Und plötzlich ist es vorbei. Er schüttelt den Kopf, als wollte er Wasser abschütteln, um wieder klar zu sehen, und dann lächelt er schwach. »Nur ein kleines Motorproblem.« Er sagt das wie ein Zischen. »Geht schon wieder.« Er atmet tief durch und dann noch einmal, und das scheint ihn wieder aufzupumpen. »Okay.« Er richtet sich auf und beugt sich dann leicht vor, niedergedrückt von Schmerz oder Schwäche.

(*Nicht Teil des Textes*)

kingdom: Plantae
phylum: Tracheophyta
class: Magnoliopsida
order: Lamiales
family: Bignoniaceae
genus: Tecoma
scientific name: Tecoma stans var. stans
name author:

»Schau mich an«, sagt Justin. »Dad?«
Seine Augen sind leer, die Pupillen geweitet wie Einschusslöcher in die Schwärze seines Hirns. Graham packt Justin am Ärmel und sagt mit erstickter Stimme: »Was ist mit Grandpa los?«
»Alles in Ordnung. Halt einfach einen Augenblick den Mund.« Er schüttelt seinen Sohn ab, der noch einmal nach ihm greift, bevor er sich zurückzieht.
Justin schüttelt seinen Vater und ruft ihn ein paar Mal, bevor sein Körper sich strafft und er Justin wegstößt und sagt: »Ich bin ja da. Bin ja da.«
»Soll ich jemanden rufen? Ich glaube, ich sollte jemanden rufen.«
Sein Vater hebt die Hand, breit und ledrig wie ein Baseball-Handschuh, und das sagt deutlicher als Worte: Tu’s nicht.
»Bist du sicher?«
»An dem Tag, an dem ich dich frage, was zu tun ist, wirst du wissen, dass du erwachsen genug bist, es mir zu sagen.«
»Dad. Lass das. Ich muss wissen, ob du okay bist.«
»Mir geht’s gut.« Was ihn auch getroffen hat – ein Gerinnsel, das ihm Schwindel verursachte, oder eine Rhythmusstörung seines Ventrikels –, seine Schultern haben sich dagegen gestrafft. Jetzt ist es weg. Boo winselt und nähert sich ihm mit zögerlich wedelndem Schwanz, und Justins Vater tätschelt ihn und sagt: »Guter Junge. Daddy ist okay.«
Dann stapelt er die Steine wieder aufeinander, wie sie waren, und lächelt Graham leicht gequält an, der schwankend dasteht und die Lippen bewegt, als wollte er etwas sagen. Schließlich schauen Justin und sein Vater einander in die Augen und wieder weg, richten den Blick stattdessen auf das einzig sich bewegende Ding, einen weit entfernten Habicht, der breite, langsame Kreise über den Himmel zieht, jagend über ihnen schwebend wie eine Ascheflocke.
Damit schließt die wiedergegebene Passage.